Google has unveiled Gemini 2.0, a significant upgrade to its AI model, promising to revolutionize how users interact with their devices. This new iteration boasts faster responses, AI audio output, and, most importantly, a focus on “agentic” AI. This advancement builds upon the foundation laid by Gemini 1.5, which introduced AI image generation with Imagen 3 and brought Gemini to Android and iPhone.
Understanding Agentic AI and its Potential
Agentic AI involves multiple AI models communicating with each other, allowing them to perform complex tasks on a user’s behalf. Imagine asking your AI to scan your emails, identify a dinner reservation, and add it to your calendar – all automatically. This “universal assistant,” as Google terms it, begins with Gemini 2.0 Flash, available to all Gemini users. Gemini Advanced users also gain access to Deep Research, an agentic AI tool designed to conduct comprehensive internet research and generate detailed reports.
Screenshot 2024 12 11 12.27.34 PmExample of a Google Deep Research output
Deep Research: Your AI Research Assistant
Deep Research creates a “research plan” outlining the report’s structure before analyzing relevant websites and compiling the information into a multi-page document complete with tables, graphs, and source citations. Currently available in English for Gemini Advanced users on desktop devices, a mobile version is planned for next year.

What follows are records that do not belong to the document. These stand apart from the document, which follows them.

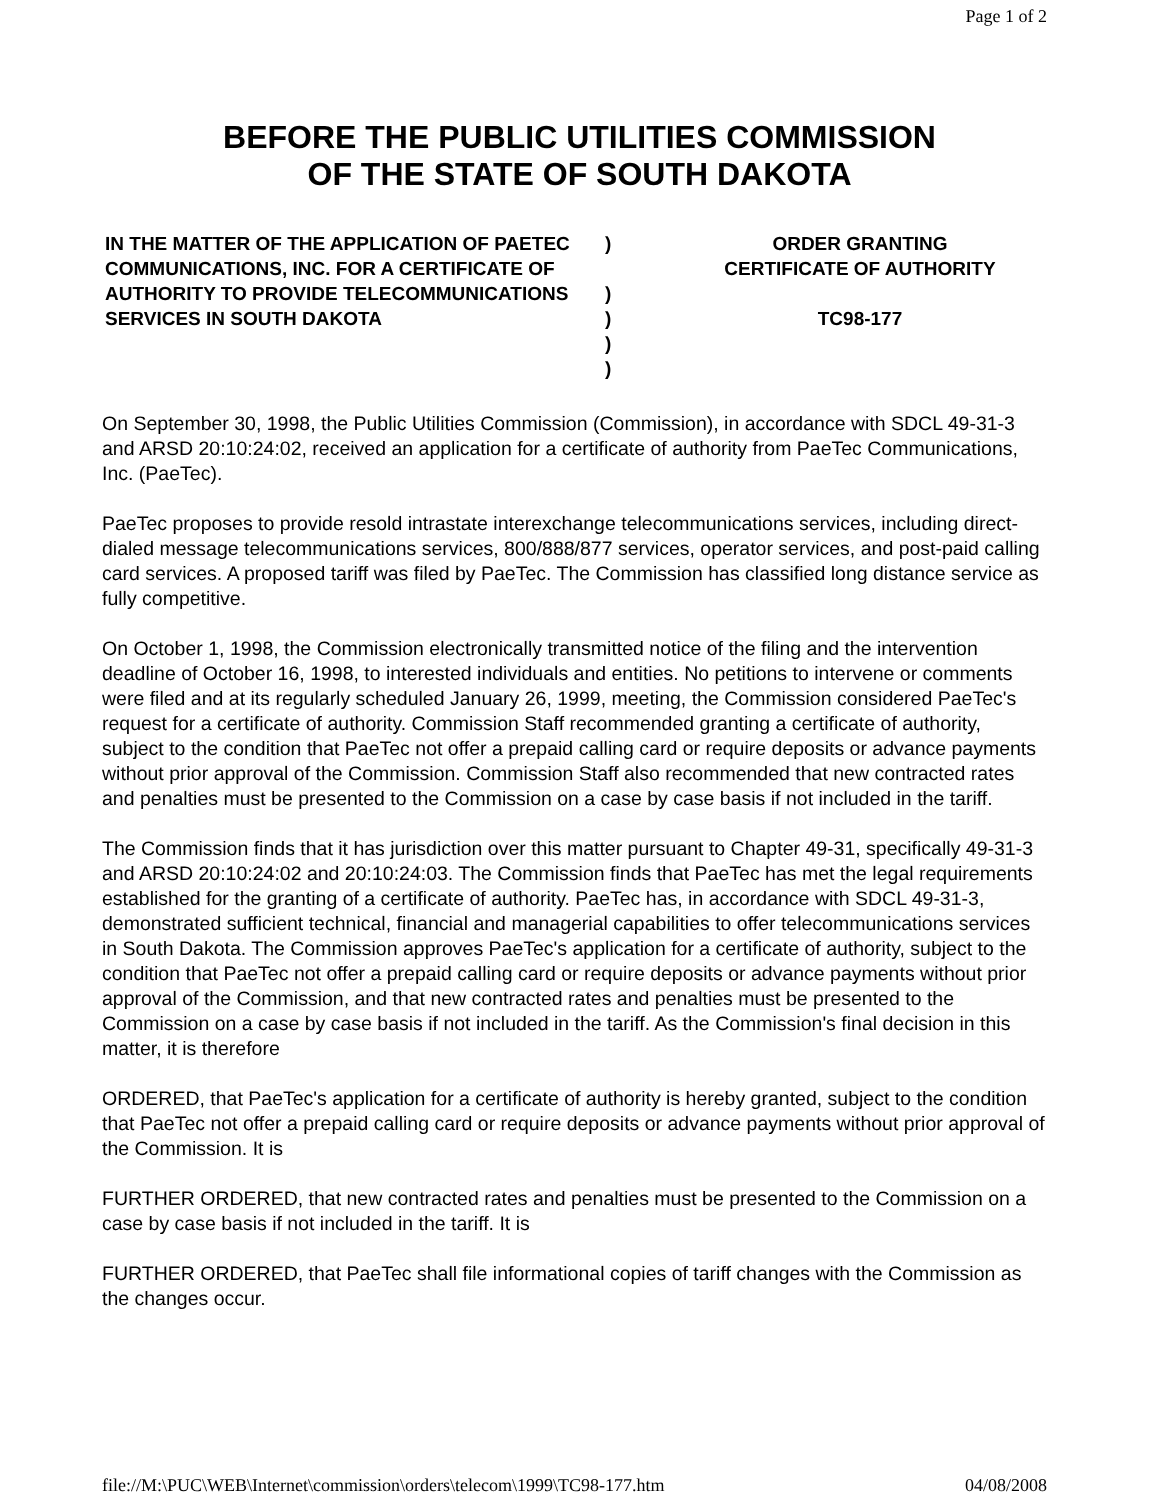Page 1 of 2
BEFORE THE PUBLIC UTILITIES COMMISSION
OF THE STATE OF SOUTH DAKOTA
IN THE MATTER OF THE APPLICATION OF PAETEC COMMUNICATIONS, INC. FOR A CERTIFICATE OF AUTHORITY TO PROVIDE TELECOMMUNICATIONS SERVICES IN SOUTH DAKOTA
)
)
)
)
)
ORDER GRANTING
CERTIFICATE OF AUTHORITY
TC98-177
On September 30, 1998, the Public Utilities Commission (Commission), in accordance with SDCL 49-31-3 and ARSD 20:10:24:02, received an application for a certificate of authority from PaeTec Communications, Inc. (PaeTec).
PaeTec proposes to provide resold intrastate interexchange telecommunications services, including direct-dialed message telecommunications services, 800/888/877 services, operator services, and post-paid calling card services. A proposed tariff was filed by PaeTec. The Commission has classified long distance service as fully competitive.
On October 1, 1998, the Commission electronically transmitted notice of the filing and the intervention deadline of October 16, 1998, to interested individuals and entities. No petitions to intervene or comments were filed and at its regularly scheduled January 26, 1999, meeting, the Commission considered PaeTec's request for a certificate of authority. Commission Staff recommended granting a certificate of authority, subject to the condition that PaeTec not offer a prepaid calling card or require deposits or advance payments without prior approval of the Commission. Commission Staff also recommended that new contracted rates and penalties must be presented to the Commission on a case by case basis if not included in the tariff.
The Commission finds that it has jurisdiction over this matter pursuant to Chapter 49-31, specifically 49-31-3 and ARSD 20:10:24:02 and 20:10:24:03. The Commission finds that PaeTec has met the legal requirements established for the granting of a certificate of authority. PaeTec has, in accordance with SDCL 49-31-3, demonstrated sufficient technical, financial and managerial capabilities to offer telecommunications services in South Dakota. The Commission approves PaeTec's application for a certificate of authority, subject to the condition that PaeTec not offer a prepaid calling card or require deposits or advance payments without prior approval of the Commission, and that new contracted rates and penalties must be presented to the Commission on a case by case basis if not included in the tariff. As the Commission's final decision in this matter, it is therefore
ORDERED, that PaeTec's application for a certificate of authority is hereby granted, subject to the condition that PaeTec not offer a prepaid calling card or require deposits or advance payments without prior approval of the Commission. It is
FURTHER ORDERED, that new contracted rates and penalties must be presented to the Commission on a case by case basis if not included in the tariff. It is
FURTHER ORDERED, that PaeTec shall file informational copies of tariff changes with the Commission as the changes occur.
file://M:\PUC\WEB\Internet\commission\orders\telecom\1999\TC98-177.htm 04/08/2008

Agentic AI Beyond Research: Coding and Gaming
While Deep Research exemplifies agentic AI’s research capabilities, Google has demonstrated further applications. A new tool named “Jules,” similar to Microsoft’s GitHub Copilot, showcases Gemini 2.0’s ability to create, evaluate, merge, and execute code in real-time. Furthermore, Gemini 2.0 has been shown interacting with Supercell mobile games like Clash of Clans, providing gameplay advice and reminding players of daily challenges. However, the current coaching capabilities seem basic, offering information readily available elsewhere.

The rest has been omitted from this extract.